I’ve carried those words with me ever since.
Years later, when machines became more capable than any human being...
When artificial intelligence could design, calculate and create faster than we ever could...
I often thought back to that workshop.
Technology had changed.
People had changed.
But the desire to create...
To solve problems...
To leave something worthwhile behind...
That never disappeared.
It simply found new tools.
Perhaps that’s why retirement never felt like an ending.
I had stopped doing one kind of work.
But I had not stopped creating.
These letters became my new workshop.
Every story...
Every memory...
Every reflection...
Another piece carefully made by hand.
Not from timber.
But from experience.
As I sit here writing this final letter, I realise something.
I began these letters hoping to explain the future.

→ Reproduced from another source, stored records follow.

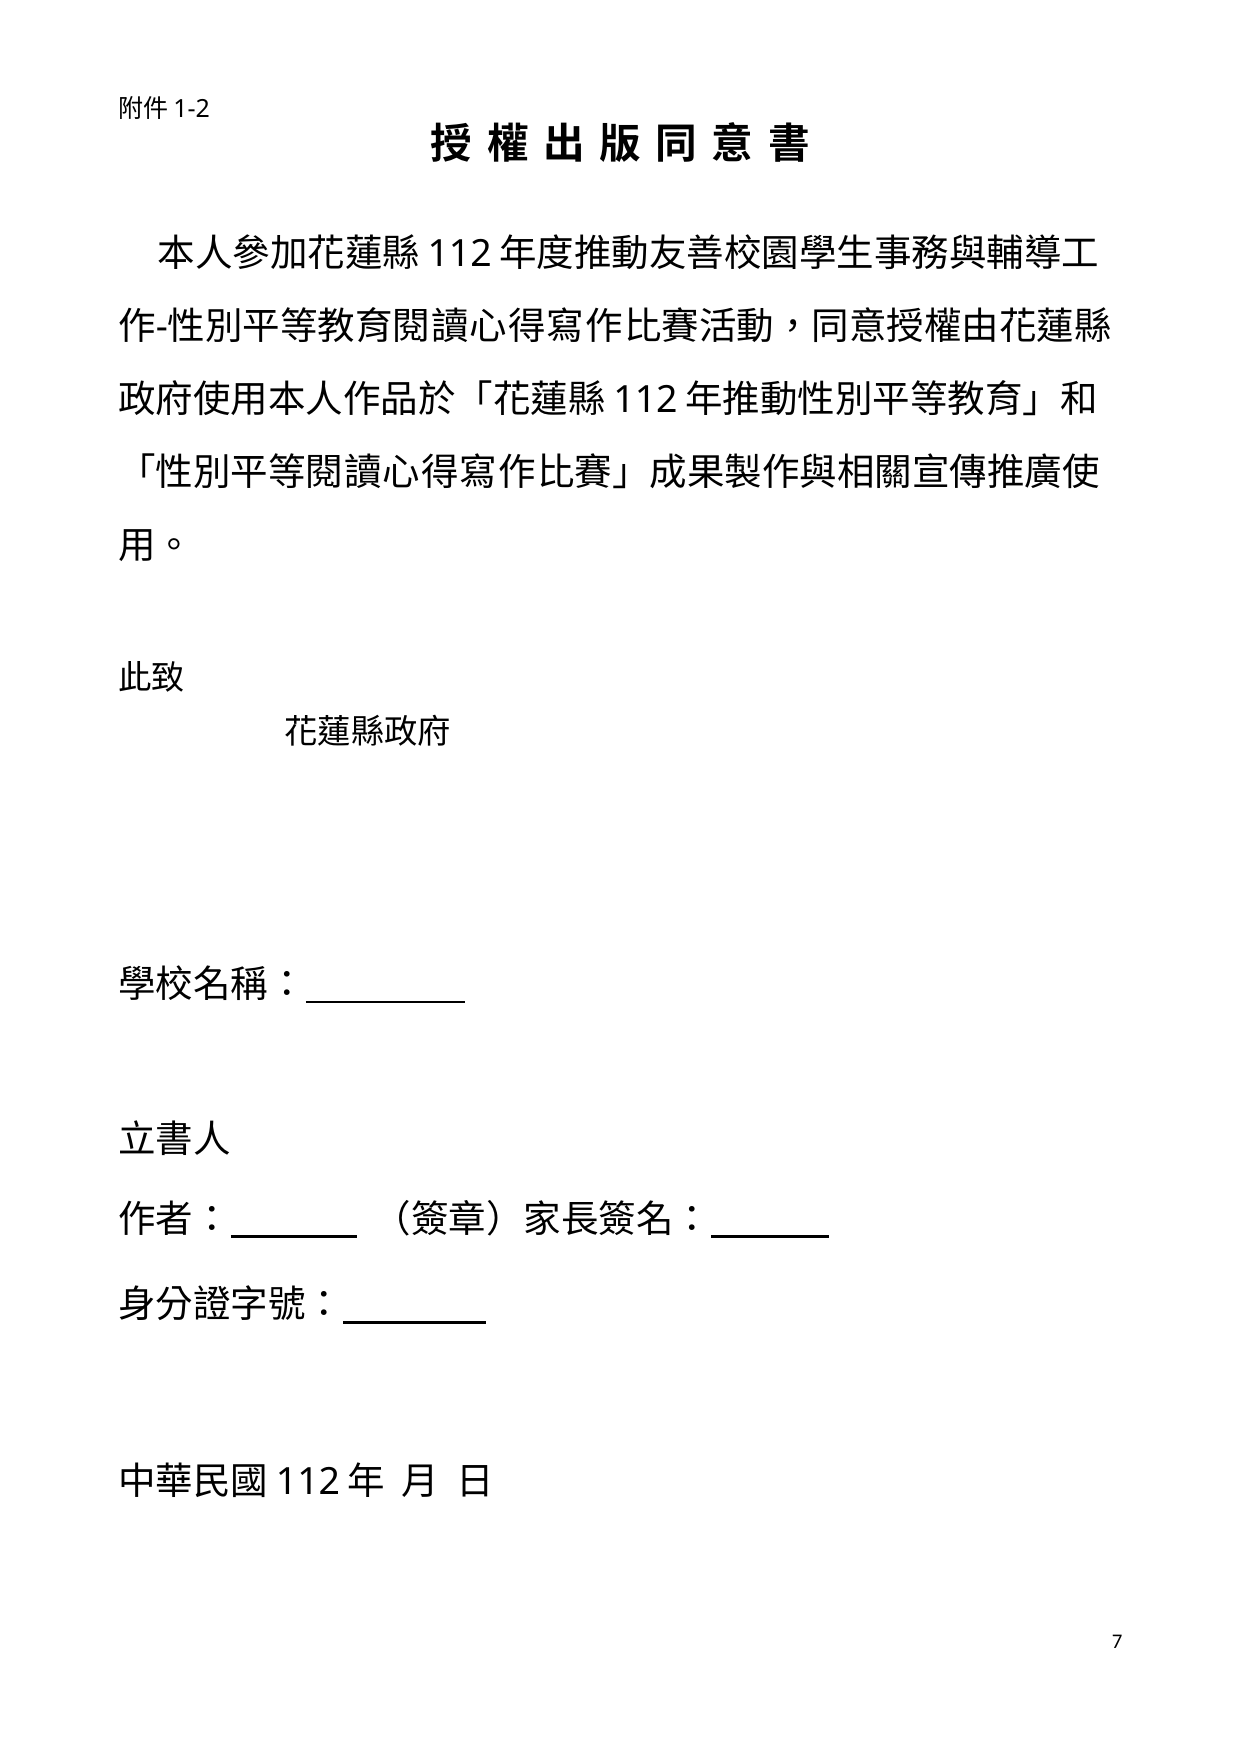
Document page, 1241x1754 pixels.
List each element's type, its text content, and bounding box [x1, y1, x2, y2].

text 立書人 [118, 1109, 1122, 1164]
text 身分證字號： [118, 1284, 1122, 1326]
text 本人參加花蓮縣112年度推動友善校園學生事務與輔導工作-性別平等教育閱讀心得寫作比賽活動，同意授權由花蓮縣政府使用本人作品於「花蓮縣112年推動性別平等教育」和「性別平等閱讀心得寫作比賽」成果製作與相關宣傳推廣使用。 [118, 208, 1122, 573]
text 授權出版同意書 [118, 125, 1122, 167]
text 附件1-2 [118, 89, 1122, 125]
text 作者： （簽章）家長簽名： [118, 1189, 1122, 1243]
text 花蓮縣政府 [234, 700, 1122, 754]
text 中華民國112年 月 日 [118, 1451, 1122, 1506]
text 學校名稱： [118, 954, 1122, 1008]
text 此致 [118, 646, 1122, 700]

Instead, they helped me understand my own past.
I’ve written about artificial intelligence, retirement and a world transformed by technology.
But none of those things were ever the real story.
The real story has always been about people.
The people who choose kindness when it would be easier not to.
The people who keep creating, even when the world tells them they’re no longer needed.
The people who plant trees whose shade they will never sit beneath.
The people who listen.
Who encourage.
Who forgive.
Who quietly make the world a better place without expecting recognition.
Technology will continue to change.
New inventions will come and go.
Entire industries will disappear.
Others will be born.
But some things should never become obsolete.
Curiosity.
Compassion.
Integrity.
Hope.
The future will never need fewer good people, Thomas.
It will only need them in different ways.
If these letters have taught you anything, I hope it is this:
Never be afraid of change.
Never stop learning.
Never stop making things with your hands or your imagination.
Never stop noticing the people others overlook.
Never stop choosing kindness when indifference feels easier.
Never stop believing that one ordinary person can make an extraordinary difference.
And above all...
Never stop being curious.
Because curiosity is where every discovery begins.
Every invention begins.
Every friendship begins.
Every act of kindness begins.
And every better future begins.
One day these letters will simply become old paper.
The ink will fade.
The pages will grow worn.
But I hope the ideas they contain will continue to live on.
Not because they were written by me.
But because you choose to carry them forward.
Now...
It’s your turn.
Love,
Grandad
Reflection
Every generation inherits more than technology, buildings or wealth.
We inherit ideas.
Values.
Stories.
The future is not built by machines alone.
It is built by ordinary people who remain curious enough to ask better questions, courageous enough to embrace change and kind enough to lift others along the way.
As Michael’s letters come to an end, one truth remains.
The world of 2045 may be different from today.
But the qualities that make us truly human never go out of date.
And perhaps that is the greatest lesson of all.